BertKooij
commented
6 years ago Left a few inline comments, but also want to discuss the way the conditions are applied in get_versions/getlist... the logic seems quite complex, primarily due to the check for access_resource_group_enabled causing 3 different scenarios to be needed. It also only checks resource groups and not, say, context permissions, so I'm wondering if this is the best approach. It is pragmatic (better than no check at all) and should be fairly performant though, so, a pretty good start. ~ @Mark-H
Indeed, it looks a bit complex. I'm also not 100% convinced this will cover all the possibilities for restricting access to a resource. It is primarily based on the findPolicy method inside the ModResource object of MODX and than rewritten for using joins: https://github.com/modxcms/revolution/blob/2ad1f763a32afd28fd5b89e7f0ba5ceaa26bfad1/core/model/modx/modresource.class.php#L829.
MODX is using this for example for receiving the resource tree. But this iterates over all resources before deciding whether the user has access. Using this with VersionX2 will make things a lot slower (and messier).

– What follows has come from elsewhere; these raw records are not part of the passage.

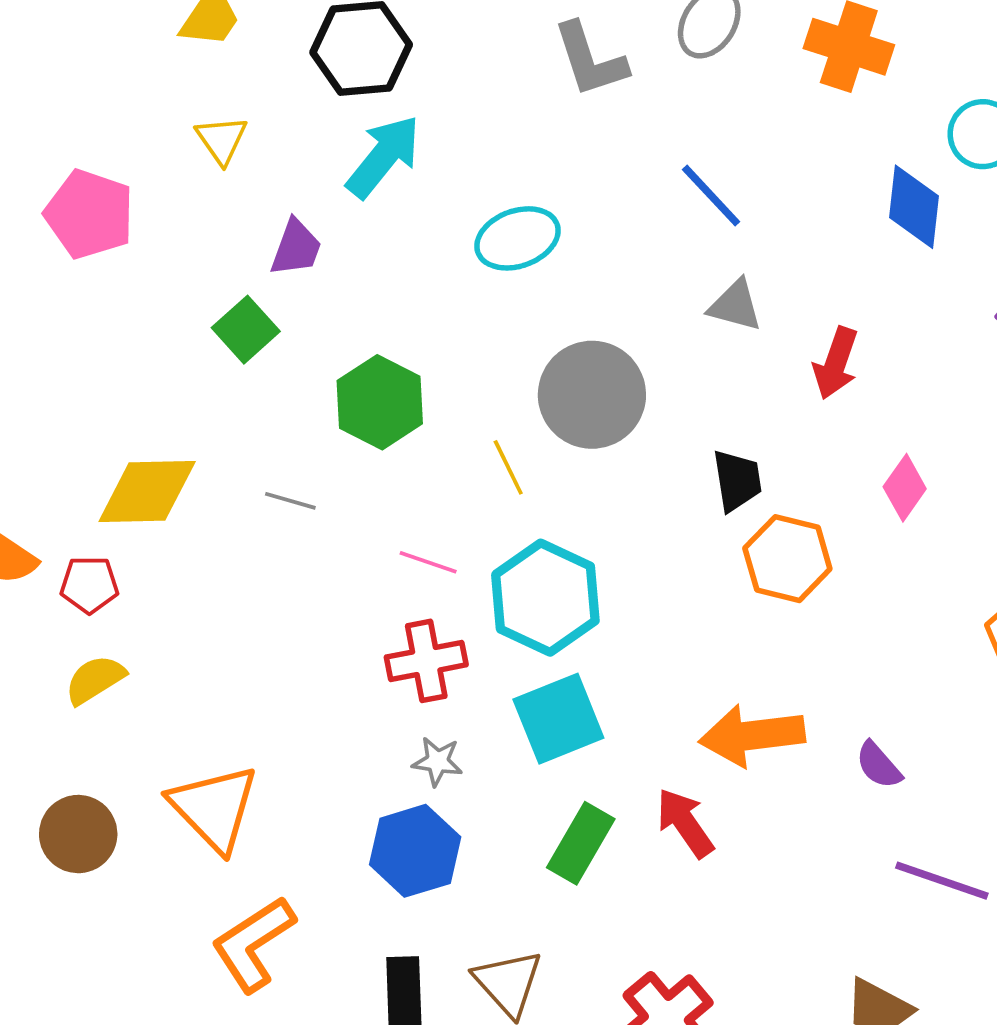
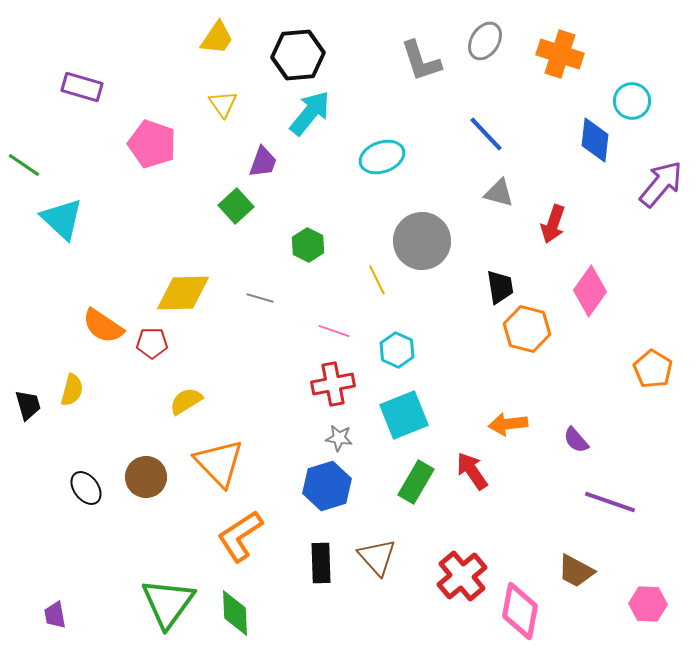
green hexagon: (380, 402) -> (308, 245), size x0.7
pink diamond: (905, 488) -> (590, 291), size x1.4
cyan hexagon: (545, 598) -> (397, 350), size x0.6
yellow semicircle: (95, 680) -> (186, 401), moved
orange arrow: (752, 735) -> (508, 424), size x0.7

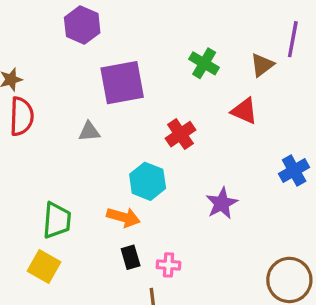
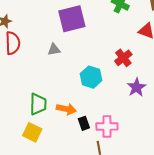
red cross: (180, 134) -> (123, 58), moved
orange arrow: (123, 217) -> (66, 109), moved
pink cross: (169, 265) -> (107, 126), size x1.5

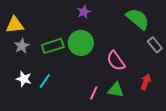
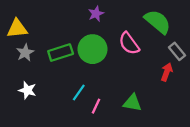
pink semicircle: (116, 61) -> (129, 43), moved
cyan line: (45, 81) -> (79, 92), moved
red arrow: (146, 82) -> (167, 72), moved
pink line: (94, 93) -> (96, 106), moved

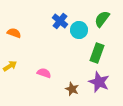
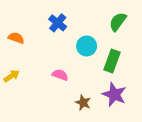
blue cross: (60, 21) -> (58, 23), moved
cyan circle: (79, 30) -> (87, 46), moved
pink semicircle: (44, 73) -> (60, 75), moved

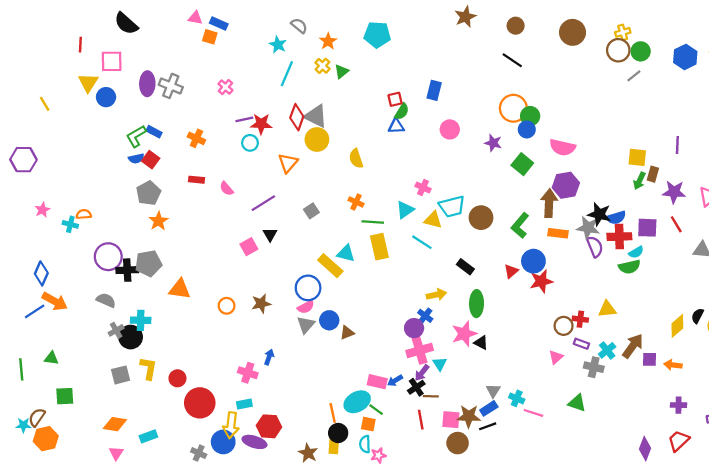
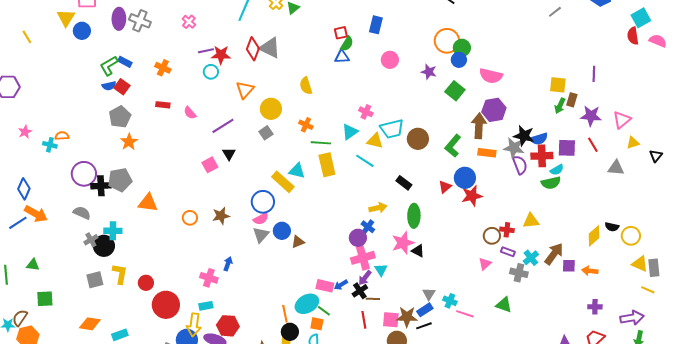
yellow circle: (317, 139) -> (271, 109), moved
black semicircle: (698, 316) -> (612, 227), turned -104

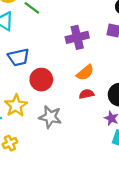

Have you looked at using the $obj->checkPolicy method on modAccessibleObject instances? We'd need to grab the modResource object (if it still exists) but then VersionX would support any type of policy. ~ @Mark-H
This part is interesting, will check it later. Not having a 100% guarantee for having the corresponding ModResource makes it pretty difficult though. A edge-case would be having a restricted resource which is later removed. In that case it would not be possible to determine whether the user can access the version at all. Maybe a version should be kept of modResourceGroupResource as well ;)
I will spend a bit of time in the next few days on this PR.
Mark-H
This PR will fix #101. The resource will be checked against access through the resource group.